TO-DO ITEM: Word for word, restate every record.

INPUT RECORDS:

——————

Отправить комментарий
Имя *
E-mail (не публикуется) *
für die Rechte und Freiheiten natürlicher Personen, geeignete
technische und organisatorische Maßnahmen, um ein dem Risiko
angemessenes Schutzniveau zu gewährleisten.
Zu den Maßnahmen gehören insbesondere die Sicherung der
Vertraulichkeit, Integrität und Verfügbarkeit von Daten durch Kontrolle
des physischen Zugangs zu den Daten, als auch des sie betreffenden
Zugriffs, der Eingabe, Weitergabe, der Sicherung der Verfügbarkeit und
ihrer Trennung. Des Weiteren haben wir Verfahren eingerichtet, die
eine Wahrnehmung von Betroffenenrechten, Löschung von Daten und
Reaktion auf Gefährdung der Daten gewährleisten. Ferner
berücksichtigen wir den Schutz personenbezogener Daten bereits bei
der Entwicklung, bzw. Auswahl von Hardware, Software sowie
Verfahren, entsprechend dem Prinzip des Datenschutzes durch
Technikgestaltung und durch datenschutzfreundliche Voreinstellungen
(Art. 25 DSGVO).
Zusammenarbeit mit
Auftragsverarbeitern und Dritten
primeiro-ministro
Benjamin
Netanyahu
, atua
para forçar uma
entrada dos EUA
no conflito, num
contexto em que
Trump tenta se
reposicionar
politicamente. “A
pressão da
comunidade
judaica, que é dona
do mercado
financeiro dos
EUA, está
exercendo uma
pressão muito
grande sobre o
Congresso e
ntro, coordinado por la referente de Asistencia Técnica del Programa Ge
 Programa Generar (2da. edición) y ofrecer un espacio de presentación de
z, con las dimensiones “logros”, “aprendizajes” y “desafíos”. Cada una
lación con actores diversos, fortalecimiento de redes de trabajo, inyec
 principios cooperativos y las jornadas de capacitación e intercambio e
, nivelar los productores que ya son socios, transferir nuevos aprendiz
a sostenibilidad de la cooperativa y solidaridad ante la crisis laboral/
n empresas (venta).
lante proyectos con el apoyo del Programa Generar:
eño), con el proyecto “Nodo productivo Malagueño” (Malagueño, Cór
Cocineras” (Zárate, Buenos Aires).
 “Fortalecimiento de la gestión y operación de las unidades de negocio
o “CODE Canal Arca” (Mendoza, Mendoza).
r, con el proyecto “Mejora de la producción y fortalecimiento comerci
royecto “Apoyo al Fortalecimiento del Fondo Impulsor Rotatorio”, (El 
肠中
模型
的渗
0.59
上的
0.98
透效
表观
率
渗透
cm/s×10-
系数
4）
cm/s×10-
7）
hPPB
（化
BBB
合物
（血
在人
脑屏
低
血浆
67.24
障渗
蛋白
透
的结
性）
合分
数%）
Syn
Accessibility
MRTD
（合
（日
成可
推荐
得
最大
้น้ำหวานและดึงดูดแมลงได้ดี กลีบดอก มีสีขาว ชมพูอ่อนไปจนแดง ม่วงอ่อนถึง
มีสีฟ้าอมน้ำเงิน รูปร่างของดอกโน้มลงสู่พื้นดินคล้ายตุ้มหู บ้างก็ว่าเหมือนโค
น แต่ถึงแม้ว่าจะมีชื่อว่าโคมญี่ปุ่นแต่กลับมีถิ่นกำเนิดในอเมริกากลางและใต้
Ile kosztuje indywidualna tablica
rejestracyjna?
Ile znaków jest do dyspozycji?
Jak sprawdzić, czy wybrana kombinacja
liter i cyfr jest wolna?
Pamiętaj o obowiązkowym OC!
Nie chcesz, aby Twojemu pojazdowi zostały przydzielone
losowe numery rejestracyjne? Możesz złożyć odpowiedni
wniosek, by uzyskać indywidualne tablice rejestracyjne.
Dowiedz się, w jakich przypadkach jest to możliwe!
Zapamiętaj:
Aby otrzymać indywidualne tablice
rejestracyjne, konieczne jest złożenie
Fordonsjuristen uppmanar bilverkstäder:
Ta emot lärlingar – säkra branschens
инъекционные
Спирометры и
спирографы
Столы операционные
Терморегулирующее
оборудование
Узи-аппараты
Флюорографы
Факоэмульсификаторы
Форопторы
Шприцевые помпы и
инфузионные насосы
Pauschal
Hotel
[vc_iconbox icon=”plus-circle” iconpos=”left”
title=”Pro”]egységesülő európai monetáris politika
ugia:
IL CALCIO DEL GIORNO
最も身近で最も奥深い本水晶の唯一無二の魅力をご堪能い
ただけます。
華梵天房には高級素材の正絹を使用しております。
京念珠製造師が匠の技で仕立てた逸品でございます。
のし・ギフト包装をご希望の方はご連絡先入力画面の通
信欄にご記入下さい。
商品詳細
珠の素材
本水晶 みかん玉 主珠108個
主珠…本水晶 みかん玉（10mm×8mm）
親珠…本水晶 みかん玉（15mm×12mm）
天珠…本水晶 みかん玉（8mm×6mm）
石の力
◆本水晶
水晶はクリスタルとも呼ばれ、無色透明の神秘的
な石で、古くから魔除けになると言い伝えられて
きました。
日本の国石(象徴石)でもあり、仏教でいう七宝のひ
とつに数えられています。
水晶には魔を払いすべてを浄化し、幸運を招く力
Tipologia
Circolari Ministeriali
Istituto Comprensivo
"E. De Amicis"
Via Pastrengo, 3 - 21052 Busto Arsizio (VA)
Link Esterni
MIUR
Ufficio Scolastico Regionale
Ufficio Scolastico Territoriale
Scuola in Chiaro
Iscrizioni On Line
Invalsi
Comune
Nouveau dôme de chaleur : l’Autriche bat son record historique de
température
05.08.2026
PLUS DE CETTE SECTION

——————

RESPONSE AREA:
Отправить комментарий
Имя *
E-mail (не публикуется) *
für die Rechte und Freiheiten natürlicher Personen, geeignete
technische und organisatorische Maßnahmen, um ein dem Risiko
angemessenes Schutzniveau zu gewährleisten.
Zu den Maßnahmen gehören insbesondere die Sicherung der
Vertraulichkeit, Integrität und Verfügbarkeit von Daten durch Kontrolle
des physischen Zugangs zu den Daten, als auch des sie betreffenden
Zugriffs, der Eingabe, Weitergabe, der Sicherung der Verfügbarkeit und
ihrer Trennung. Des Weiteren haben wir Verfahren eingerichtet, die
eine Wahrnehmung von Betroffenenrechten, Löschung von Daten und
Reaktion auf Gefährdung der Daten gewährleisten. Ferner
berücksichtigen wir den Schutz personenbezogener Daten bereits bei
der Entwicklung, bzw. Auswahl von Hardware, Software sowie
Verfahren, entsprechend dem Prinzip des Datenschutzes durch
Technikgestaltung und durch datenschutzfreundliche Voreinstellungen
(Art. 25 DSGVO).
Zusammenarbeit mit
Auftragsverarbeitern und Dritten
primeiro-ministro
Benjamin
Netanyahu
, atua
para forçar uma
entrada dos EUA
no conflito, num
contexto em que
Trump tenta se
reposicionar
politicamente. “A
pressão da
comunidade
judaica, que é dona
do mercado
financeiro dos
EUA, está
exercendo uma
pressão muito
grande sobre o
Congresso e
ntro, coordinado por la referente de Asistencia Técnica del Programa Ge
 Programa Generar (2da. edición) y ofrecer un espacio de presentación de
z, con las dimensiones “logros”, “aprendizajes” y “desafíos”. Cada una
lación con actores diversos, fortalecimiento de redes de trabajo, inyec
 principios cooperativos y las jornadas de capacitación e intercambio e
, nivelar los productores que ya son socios, transferir nuevos aprendiz
a sostenibilidad de la cooperativa y solidaridad ante la crisis laboral/
n empresas (venta).
lante proyectos con el apoyo del Programa Generar:
eño), con el proyecto “Nodo productivo Malagueño” (Malagueño, Cór
Cocineras” (Zárate, Buenos Aires).
 “Fortalecimiento de la gestión y operación de las unidades de negocio
o “CODE Canal Arca” (Mendoza, Mendoza).
r, con el proyecto “Mejora de la producción y fortalecimiento comerci
royecto “Apoyo al Fortalecimiento del Fondo Impulsor Rotatorio”, (El 
肠中
模型
的渗
0.59
上的
0.98
透效
表观
率
渗透
cm/s×10-
系数
4）
cm/s×10-
7）
hPPB
（化
BBB
合物
（血
在人
脑屏
低
血浆
67.24
障渗
蛋白
透
的结
性）
合分
数%）
Syn
Accessibility
MRTD
（合
（日
成可
推荐
得
最大
้น้ำหวานและดึงดูดแมลงได้ดี กลีบดอก มีสีขาว ชมพูอ่อนไปจนแดง ม่วงอ่อนถึง
มีสีฟ้าอมน้ำเงิน รูปร่างของดอกโน้มลงสู่พื้นดินคล้ายตุ้มหู บ้างก็ว่าเหมือนโค
น แต่ถึงแม้ว่าจะมีชื่อว่าโคมญี่ปุ่นแต่กลับมีถิ่นกำเนิดในอเมริกากลางและใต้
Ile kosztuje indywidualna tablica
rejestracyjna?
Ile znaków jest do dyspozycji?
Jak sprawdzić, czy wybrana kombinacja
liter i cyfr jest wolna?
Pamiętaj o obowiązkowym OC!
Nie chcesz, aby Twojemu pojazdowi zostały przydzielone
losowe numery rejestracyjne? Możesz złożyć odpowiedni
wniosek, by uzyskać indywidualne tablice rejestracyjne.
Dowiedz się, w jakich przypadkach jest to możliwe!
Zapamiętaj:
Aby otrzymać indywidualne tablice
rejestracyjne, konieczne jest złożenie
Fordonsjuristen uppmanar bilverkstäder:
Ta emot lärlingar – säkra branschens
инъекционные
Спирометры и
спирографы
Столы операционные
Терморегулирующее
оборудование
Узи-аппараты
Флюорографы
Факоэмульсификаторы
Форопторы
Шприцевые помпы и
инфузионные насосы
Pauschal
Hotel
[vc_iconbox icon=”plus-circle” iconpos=”left”
title=”Pro”]egységesülő európai monetáris politika
ugia:
IL CALCIO DEL GIORNO
最も身近で最も奥深い本水晶の唯一無二の魅力をご堪能い
ただけます。
華梵天房には高級素材の正絹を使用しております。
京念珠製造師が匠の技で仕立てた逸品でございます。
のし・ギフト包装をご希望の方はご連絡先入力画面の通
信欄にご記入下さい。
商品詳細
珠の素材
本水晶 みかん玉 主珠108個
主珠…本水晶 みかん玉（10mm×8mm）
親珠…本水晶 みかん玉（15mm×12mm）
天珠…本水晶 みかん玉（8mm×6mm）
石の力
◆本水晶
水晶はクリスタルとも呼ばれ、無色透明の神秘的
な石で、古くから魔除けになると言い伝えられて
きました。
日本の国石(象徴石)でもあり、仏教でいう七宝のひ
とつに数えられています。
水晶には魔を払いすべてを浄化し、幸運を招く力
Tipologia
Circolari Ministeriali
Istituto Comprensivo
"E. De Amicis"
Via Pastrengo, 3 - 21052 Busto Arsizio (VA)
Link Esterni
MIUR
Ufficio Scolastico Regionale
Ufficio Scolastico Territoriale
Scuola in Chiaro
Iscrizioni On Line
Invalsi
Comune
Nouveau dôme de chaleur : l’Autriche bat son record historique de
température
05.08.2026
PLUS DE CETTE SECTION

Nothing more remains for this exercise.